An NFL moneyline, Shilling said, is the opposite. Big, fat, and deep.
“If 54 is a good level, you could conceivably sit there at 54 and trade three million shares,” he said.
So: The smaller the market, and the more decimal-pointy the pricing, the more careful you need to be?
“Exactly,” Shilling said. “That’s exactly it.”
Old school
None of this is new, by the way. Prediction market bettors are not the first people to learn the hard way that the price on the screen and the price in your account are not always the same thing.
Crypto traders have been living with this, and worse, for years. A recent paper, “Sandwiched and Silent,” written by a data scientist and a research scientist, looked at traders getting hit by so-called sandwich attacks, where bots see an order coming, jump in front of it, move the price, then sell back into the trade they just made worse.

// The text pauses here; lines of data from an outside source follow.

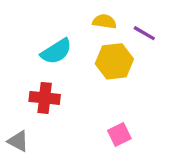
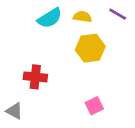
purple line: (144, 33) -> (118, 14), moved
cyan semicircle: (56, 51) -> (50, 18), moved

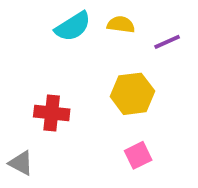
purple line: (118, 14) -> (167, 42), moved, turned -54
yellow hexagon: (90, 48) -> (132, 94), moved

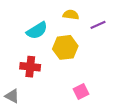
cyan semicircle: (73, 26) -> (37, 31), moved
yellow hexagon: (132, 94) -> (65, 47), moved

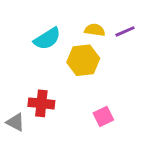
yellow semicircle: (71, 15) -> (95, 30), moved
red cross: (30, 67) -> (41, 103), moved

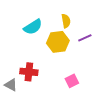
yellow semicircle: (95, 30) -> (66, 21), turned 72
purple line: (125, 31) -> (85, 38), moved

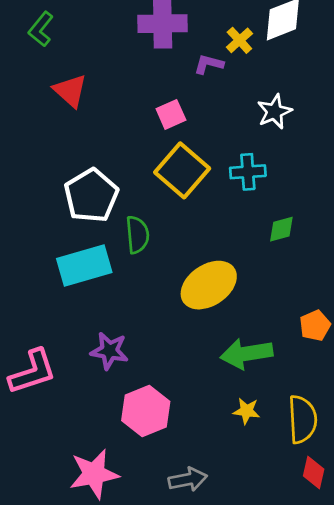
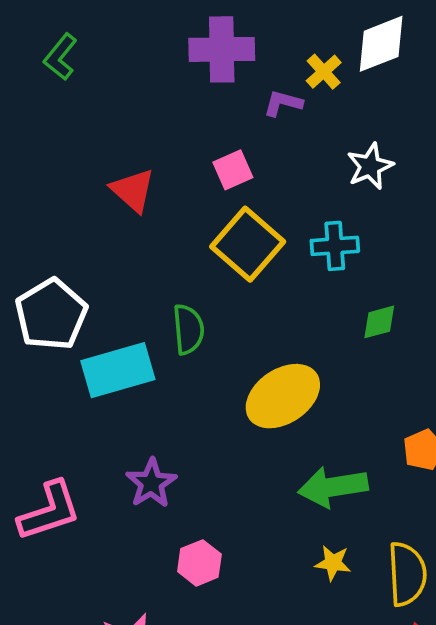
red triangle: (70, 91) -> (133, 190), moved
white pentagon: (91, 196) -> (51, 315), moved
purple star: (109, 351) -> (151, 483), turned 30
pink hexagon: (146, 411) -> (199, 563), size x0.7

Real losses. And sometimes very little obvious warning to the person on the other end.
And this is not just blockchain weirdness. In 1988, Harvard finance professor André Perold wrote “The Implementation Shortfall: Paper vs. Reality,” which is basically the grown-up version of the same complaint: There is the price you thought you were getting, and there is the price you actually got.
On paper, you won. In reality, you are down a few cents.
A few cents does not sound like much, but stack it across every trade, every week, all season, and it can become the difference between a winning year and a losing one.
So the advice is boring, but simple: Use limit orders. Be careful in thin markets. Be extra careful in props, golf outrights, novelty markets, and anything with tiny tick sizes and not much sitting behind the best price. Do not leave orders hanging around after the game starts unless you really know what you are doing.
And remember the key difference between a sportsbook and an exchange: At a sportsbook, if the line moves, you’ll get asked if you still want it. On an exchange, if you use a market order, the question isn’t asked, and the answer is yes.
The good news? Unlike shrinkage, slippage is avoidable.